### Your instructions
Repeat only the lines below from the one containing "X284559375Y-138112500I0J-1190625D01*" through the one containing "X267756250Y-154600000D03*", inclusive, exactly as written.

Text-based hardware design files
********************
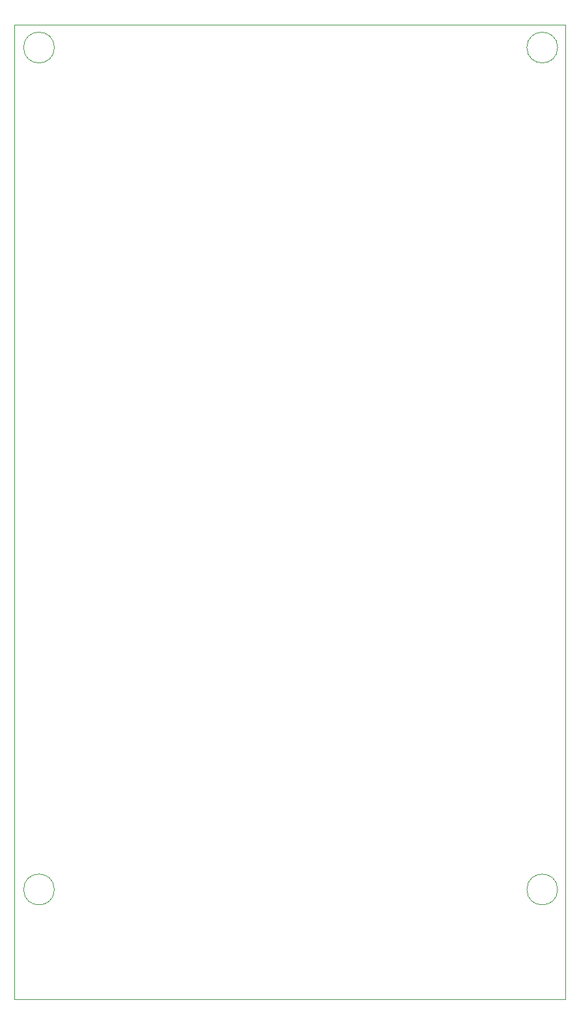
<source format=gbr>
%TF.GenerationSoftware,KiCad,Pcbnew,9.0.0*%
%TF.CreationDate,2025-08-04T23:41:09+05:30*%
%TF.ProjectId,signalscope,7369676e-616c-4736-936f-70652e6b6963,rev?*%
%TF.SameCoordinates,Original*%
%TF.FileFunction,Profile,NP*%
%FSLAX46Y46*%
G04 Gerber Fmt 4.6, Leading zero omitted, Abs format (unit mm)*
G04 Created by KiCad (PCBNEW 9.0.0) date 2025-08-04 23:41:09*
%MOMM*%
%LPD*%
G01*
G04 APERTURE LIST*
%TA.AperFunction,Profile*%
%ADD10C,0.100000*%
%TD*%
%TA.AperFunction,Profile*%
%ADD11C,0.050000*%
%TD*%
G04 APERTURE END LIST*
D10*
X121200000Y-29500000D02*
G75*
G02*
X117200000Y-29500000I-2000000J0D01*
G01*
X117200000Y-29500000D02*
G75*
G02*
X121200000Y-29500000I2000000J0D01*
G01*
X121200000Y-139000000D02*
G75*
G02*
X117200000Y-139000000I-2000000J0D01*
G01*
X117200000Y-139000000D02*
G75*
G02*
X121200000Y-139000000I2000000J0D01*
G01*
D11*
X115950000Y-26500000D02*
X187700000Y-26500000D01*
X187700000Y-153300000D01*
X115950000Y-153300000D01*
X115950000Y-26500000D01*
D10*
X186700000Y-29500000D02*
G75*
G02*
X182700000Y-29500000I-2000000J0D01*
G01*
X182700000Y-29500000D02*
G75*
G02*
X186700000Y-29500000I2000000J0D01*
G01*
X186700000Y-139000000D02*
G75*
G02*
X182700000Y-139000000I-2000000J0D01*
G01*
X182700000Y-139000000D02*
G75*
G02*
X186700000Y-139000000I2000000J0D01*
G01*
M02*

</source>
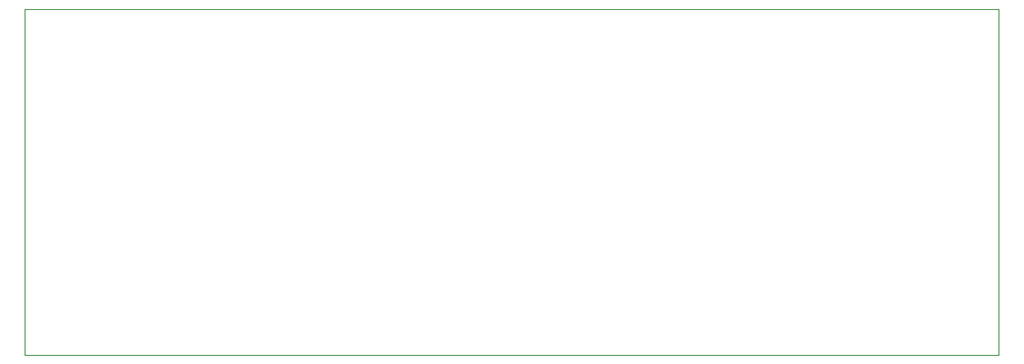
<source format=gbr>
%TF.GenerationSoftware,KiCad,Pcbnew,8.0.1*%
%TF.CreationDate,2024-05-13T00:47:24+01:00*%
%TF.ProjectId,TIMPS2Key,54494d50-5332-44b6-9579-2e6b69636164,rev?*%
%TF.SameCoordinates,Original*%
%TF.FileFunction,Profile,NP*%
%FSLAX46Y46*%
G04 Gerber Fmt 4.6, Leading zero omitted, Abs format (unit mm)*
G04 Created by KiCad (PCBNEW 8.0.1) date 2024-05-13 00:47:24*
%MOMM*%
%LPD*%
G01*
G04 APERTURE LIST*
%TA.AperFunction,Profile*%
%ADD10C,0.100000*%
%TD*%
G04 APERTURE END LIST*
D10*
X80700000Y-46750000D02*
X171290000Y-46750000D01*
X171290000Y-78930000D01*
X80700000Y-78930000D01*
X80700000Y-46750000D01*
M02*

</source>
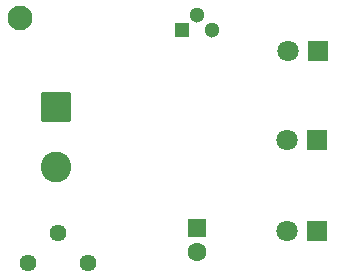
<source format=gbr>
%TF.GenerationSoftware,KiCad,Pcbnew,9.0.6*%
%TF.CreationDate,2025-11-19T17:00:06+08:00*%
%TF.ProjectId,LED-Dimmer,4c45442d-4469-46d6-9d65-722e6b696361,rev?*%
%TF.SameCoordinates,Original*%
%TF.FileFunction,Soldermask,Bot*%
%TF.FilePolarity,Negative*%
%FSLAX46Y46*%
G04 Gerber Fmt 4.6, Leading zero omitted, Abs format (unit mm)*
G04 Created by KiCad (PCBNEW 9.0.6) date 2025-11-19 17:00:06*
%MOMM*%
%LPD*%
G01*
G04 APERTURE LIST*
G04 Aperture macros list*
%AMRoundRect*
0 Rectangle with rounded corners*
0 $1 Rounding radius*
0 $2 $3 $4 $5 $6 $7 $8 $9 X,Y pos of 4 corners*
0 Add a 4 corners polygon primitive as box body*
4,1,4,$2,$3,$4,$5,$6,$7,$8,$9,$2,$3,0*
0 Add four circle primitives for the rounded corners*
1,1,$1+$1,$2,$3*
1,1,$1+$1,$4,$5*
1,1,$1+$1,$6,$7*
1,1,$1+$1,$8,$9*
0 Add four rect primitives between the rounded corners*
20,1,$1+$1,$2,$3,$4,$5,0*
20,1,$1+$1,$4,$5,$6,$7,0*
20,1,$1+$1,$6,$7,$8,$9,0*
20,1,$1+$1,$8,$9,$2,$3,0*%
G04 Aperture macros list end*
%ADD10R,1.800000X1.800000*%
%ADD11C,1.800000*%
%ADD12C,1.440000*%
%ADD13RoundRect,0.250000X-1.050000X1.050000X-1.050000X-1.050000X1.050000X-1.050000X1.050000X1.050000X0*%
%ADD14C,2.600000*%
%ADD15C,2.100000*%
%ADD16R,1.300000X1.300000*%
%ADD17C,1.300000*%
%ADD18RoundRect,0.250000X-0.550000X0.550000X-0.550000X-0.550000X0.550000X-0.550000X0.550000X0.550000X0*%
%ADD19C,1.600000*%
G04 APERTURE END LIST*
D10*
%TO.C,D1*%
X247500000Y-77050000D03*
D11*
X244960000Y-77050000D03*
%TD*%
D10*
%TO.C,D3*%
X247450000Y-92280000D03*
D11*
X244910000Y-92280000D03*
%TD*%
D12*
%TO.C,RV1*%
X222920000Y-95000000D03*
X225460000Y-92460000D03*
X228000000Y-95000000D03*
%TD*%
D13*
%TO.C,BT1*%
X225327500Y-81800000D03*
D14*
X225327500Y-86880000D03*
%TD*%
D10*
%TO.C,D2*%
X247450000Y-84610000D03*
D11*
X244910000Y-84610000D03*
%TD*%
D15*
%TO.C,H1*%
X222300000Y-74300000D03*
%TD*%
D16*
%TO.C,Q1*%
X235960000Y-75250000D03*
D17*
X237230000Y-73980000D03*
X238500000Y-75250000D03*
%TD*%
D18*
%TO.C,C1*%
X237230000Y-92044888D03*
D19*
X237230000Y-94044888D03*
%TD*%
M02*

</source>
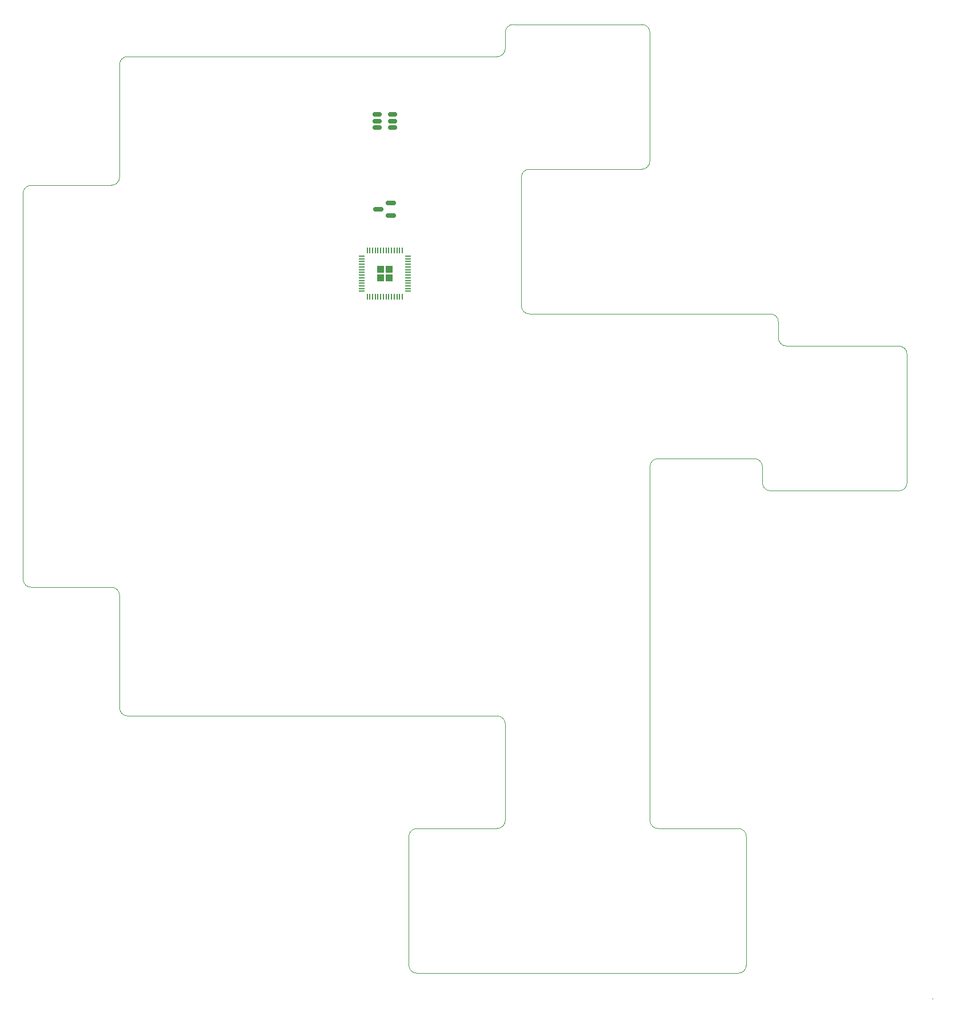
<source format=gbr>
G04 #@! TF.GenerationSoftware,KiCad,Pcbnew,(6.0.1)*
G04 #@! TF.CreationDate,2022-02-27T23:30:46-05:00*
G04 #@! TF.ProjectId,keyboard,6b657962-6f61-4726-942e-6b696361645f,rev?*
G04 #@! TF.SameCoordinates,Original*
G04 #@! TF.FileFunction,Paste,Bot*
G04 #@! TF.FilePolarity,Positive*
%FSLAX46Y46*%
G04 Gerber Fmt 4.6, Leading zero omitted, Abs format (unit mm)*
G04 Created by KiCad (PCBNEW (6.0.1)) date 2022-02-27 23:30:46*
%MOMM*%
%LPD*%
G01*
G04 APERTURE LIST*
G04 Aperture macros list*
%AMRoundRect*
0 Rectangle with rounded corners*
0 $1 Rounding radius*
0 $2 $3 $4 $5 $6 $7 $8 $9 X,Y pos of 4 corners*
0 Add a 4 corners polygon primitive as box body*
4,1,4,$2,$3,$4,$5,$6,$7,$8,$9,$2,$3,0*
0 Add four circle primitives for the rounded corners*
1,1,$1+$1,$2,$3*
1,1,$1+$1,$4,$5*
1,1,$1+$1,$6,$7*
1,1,$1+$1,$8,$9*
0 Add four rect primitives between the rounded corners*
20,1,$1+$1,$2,$3,$4,$5,0*
20,1,$1+$1,$4,$5,$6,$7,0*
20,1,$1+$1,$6,$7,$8,$9,0*
20,1,$1+$1,$8,$9,$2,$3,0*%
G04 Aperture macros list end*
G04 #@! TA.AperFunction,Profile*
%ADD10C,0.100000*%
G04 #@! TD*
G04 #@! TA.AperFunction,Profile*
%ADD11C,0.200000*%
G04 #@! TD*
%ADD12RoundRect,0.250000X0.292217X0.292217X-0.292217X0.292217X-0.292217X-0.292217X0.292217X-0.292217X0*%
%ADD13RoundRect,0.050000X0.387500X0.050000X-0.387500X0.050000X-0.387500X-0.050000X0.387500X-0.050000X0*%
%ADD14RoundRect,0.050000X0.050000X0.387500X-0.050000X0.387500X-0.050000X-0.387500X0.050000X-0.387500X0*%
%ADD15RoundRect,0.150000X0.587500X0.150000X-0.587500X0.150000X-0.587500X-0.150000X0.587500X-0.150000X0*%
%ADD16RoundRect,0.150000X0.512500X0.150000X-0.512500X0.150000X-0.512500X-0.150000X0.512500X-0.150000X0*%
G04 APERTURE END LIST*
D10*
X303609375Y-130968750D02*
X303609375Y-116681250D01*
X316706250Y-234553125D02*
X304800000Y-234553125D01*
X316706250Y-255984375D02*
G75*
G03*
X317896875Y-254793750I0J1190625D01*
G01*
X320278125Y-180975000D02*
X320278125Y-183356250D01*
X322659375Y-161925000D02*
G75*
G03*
X323850000Y-163115625I1190625J0D01*
G01*
X211931250Y-139303125D02*
G75*
G03*
X210740625Y-140493750I0J-1190625D01*
G01*
X284559375Y-157162500D02*
G75*
G03*
X285750000Y-158353125I1190625J0D01*
G01*
X303609375Y-233362500D02*
X303609375Y-180975000D01*
X242887500Y-120253125D02*
X280987500Y-120253125D01*
X280987500Y-120253125D02*
G75*
G03*
X282178125Y-119062500I0J1190625D01*
G01*
X304800000Y-179784375D02*
X319087500Y-179784375D01*
X282178125Y-219075000D02*
X282178125Y-233362500D01*
X317896875Y-254793750D02*
X317896875Y-235743750D01*
X226218750Y-217884375D02*
X280987500Y-217884375D01*
X341709375Y-183356250D02*
X341709375Y-178593750D01*
X303609375Y-233362500D02*
G75*
G03*
X304800000Y-234553125I1190625J0D01*
G01*
X284559375Y-141684375D02*
X284559375Y-138112500D01*
X225028125Y-200025000D02*
G75*
G03*
X223837500Y-198834375I-1190625J0D01*
G01*
X226218750Y-120253125D02*
X242887500Y-120253125D01*
X211931250Y-198834375D02*
X223837500Y-198834375D01*
X317896875Y-235743750D02*
G75*
G03*
X316706250Y-234553125I-1190625J0D01*
G01*
X210740625Y-197643750D02*
G75*
G03*
X211931250Y-198834375I1190625J0D01*
G01*
X225028125Y-216693750D02*
G75*
G03*
X226218750Y-217884375I1190625J0D01*
G01*
X302418750Y-136921875D02*
G75*
G03*
X303609375Y-135731250I0J1190625D01*
G01*
X304800000Y-179784375D02*
G75*
G03*
X303609375Y-180975000I0J-1190625D01*
G01*
X282178125Y-219075000D02*
G75*
G03*
X280987500Y-217884375I-1190625J0D01*
G01*
X280987500Y-234553125D02*
X269081250Y-234553125D01*
X225028125Y-121443750D02*
X225028125Y-138112500D01*
X285750000Y-136921875D02*
X302418750Y-136921875D01*
X341709375Y-164306250D02*
G75*
G03*
X340518750Y-163115625I-1190625J0D01*
G01*
X223837500Y-139303125D02*
G75*
G03*
X225028125Y-138112500I0J1190625D01*
G01*
X320278125Y-183356250D02*
G75*
G03*
X321468750Y-184546875I1190625J0D01*
G01*
X280987500Y-234553125D02*
G75*
G03*
X282178125Y-233362500I0J1190625D01*
G01*
X282178125Y-119062500D02*
X282178125Y-116681250D01*
X321468750Y-184546875D02*
X340518750Y-184546875D01*
X341709375Y-178593750D02*
X341709375Y-164306250D01*
X284559375Y-141684375D02*
X284559375Y-157162500D01*
D11*
X345518751Y-259793750D02*
G75*
G03*
X345518751Y-259793750I-1J0D01*
G01*
D10*
X269081250Y-255984375D02*
X316706250Y-255984375D01*
X322659375Y-161925000D02*
X322659375Y-159543750D01*
X267890625Y-254793750D02*
G75*
G03*
X269081250Y-255984375I1190625J0D01*
G01*
X226218750Y-120253125D02*
G75*
G03*
X225028125Y-121443750I0J-1190625D01*
G01*
X223837500Y-139303125D02*
X211931250Y-139303125D01*
X340518750Y-163115625D02*
X323850000Y-163115625D01*
X267890625Y-235743750D02*
X267890625Y-254793750D01*
X285750000Y-136921875D02*
G75*
G03*
X284559375Y-138112500I0J-1190625D01*
G01*
X303609375Y-135731250D02*
X303609375Y-130968750D01*
X225028125Y-200025000D02*
X225028125Y-216693750D01*
X303609375Y-116681250D02*
G75*
G03*
X302418750Y-115490625I-1190625J0D01*
G01*
X269081250Y-234553125D02*
G75*
G03*
X267890625Y-235743750I0J-1190625D01*
G01*
X340518750Y-184546875D02*
G75*
G03*
X341709375Y-183356250I0J1190625D01*
G01*
X283368750Y-115490625D02*
G75*
G03*
X282178125Y-116681250I0J-1190625D01*
G01*
X322659375Y-159543750D02*
G75*
G03*
X321468750Y-158353125I-1190625J0D01*
G01*
X320278125Y-180975000D02*
G75*
G03*
X319087500Y-179784375I-1190625J0D01*
G01*
X285750000Y-158353125D02*
X321468750Y-158353125D01*
X210740625Y-140493750D02*
X210740625Y-197643750D01*
X283368750Y-115490625D02*
X302418750Y-115490625D01*
D12*
X263681250Y-153037500D03*
X263681250Y-151762500D03*
X264956250Y-151762500D03*
X264956250Y-153037500D03*
D13*
X267756250Y-149800000D03*
X267756250Y-150200000D03*
X267756250Y-150600000D03*
X267756250Y-151000000D03*
X267756250Y-151400000D03*
X267756250Y-151800000D03*
X267756250Y-152200000D03*
X267756250Y-152600000D03*
X267756250Y-153000000D03*
X267756250Y-153400000D03*
X267756250Y-153800000D03*
X267756250Y-154200000D03*
X267756250Y-154600000D03*
X267756250Y-155000000D03*
D14*
X266918750Y-155837500D03*
X266518750Y-155837500D03*
X266118750Y-155837500D03*
X265718750Y-155837500D03*
X265318750Y-155837500D03*
X264918750Y-155837500D03*
X264518750Y-155837500D03*
X264118750Y-155837500D03*
X263718750Y-155837500D03*
X263318750Y-155837500D03*
X262918750Y-155837500D03*
X262518750Y-155837500D03*
X262118750Y-155837500D03*
X261718750Y-155837500D03*
D13*
X260881250Y-155000000D03*
X260881250Y-154600000D03*
X260881250Y-154200000D03*
X260881250Y-153800000D03*
X260881250Y-153400000D03*
X260881250Y-153000000D03*
X260881250Y-152600000D03*
X260881250Y-152200000D03*
X260881250Y-151800000D03*
X260881250Y-151400000D03*
X260881250Y-151000000D03*
X260881250Y-150600000D03*
X260881250Y-150200000D03*
X260881250Y-149800000D03*
D14*
X261718750Y-148962500D03*
X262118750Y-148962500D03*
X262518750Y-148962500D03*
X262918750Y-148962500D03*
X263318750Y-148962500D03*
X263718750Y-148962500D03*
X264118750Y-148962500D03*
X264518750Y-148962500D03*
X264918750Y-148962500D03*
X265318750Y-148962500D03*
X265718750Y-148962500D03*
X266118750Y-148962500D03*
X266518750Y-148962500D03*
X266918750Y-148962500D03*
D15*
X265256250Y-141925000D03*
X265256250Y-143825000D03*
X263381250Y-142875000D03*
D16*
X265456250Y-128828125D03*
X265456250Y-129778125D03*
X265456250Y-130728125D03*
X263181250Y-130728125D03*
X263181250Y-129778125D03*
X263181250Y-128828125D03*
M02*

</source>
********************
### Answer below
X284559375Y-138112500I0J-1190625D01*
G01*
X303609375Y-135731250D02*
X303609375Y-130968750D01*
X225028125Y-200025000D02*
X225028125Y-216693750D01*
X303609375Y-116681250D02*
G75*
G03*
X302418750Y-115490625I-1190625J0D01*
G01*
X269081250Y-234553125D02*
G75*
G03*
X267890625Y-235743750I0J-1190625D01*
G01*
X340518750Y-184546875D02*
G75*
G03*
X341709375Y-183356250I0J1190625D01*
G01*
X283368750Y-115490625D02*
G75*
G03*
X282178125Y-116681250I0J-1190625D01*
G01*
X322659375Y-159543750D02*
G75*
G03*
X321468750Y-158353125I-1190625J0D01*
G01*
X320278125Y-180975000D02*
G75*
G03*
X319087500Y-179784375I-1190625J0D01*
G01*
X285750000Y-158353125D02*
X321468750Y-158353125D01*
X210740625Y-140493750D02*
X210740625Y-197643750D01*
X283368750Y-115490625D02*
X302418750Y-115490625D01*
D12*
X263681250Y-153037500D03*
X263681250Y-151762500D03*
X264956250Y-151762500D03*
X264956250Y-153037500D03*
D13*
X267756250Y-149800000D03*
X267756250Y-150200000D03*
X267756250Y-150600000D03*
X267756250Y-151000000D03*
X267756250Y-151400000D03*
X267756250Y-151800000D03*
X267756250Y-152200000D03*
X267756250Y-152600000D03*
X267756250Y-153000000D03*
X267756250Y-153400000D03*
X267756250Y-153800000D03*
X267756250Y-154200000D03*
X267756250Y-154600000D03*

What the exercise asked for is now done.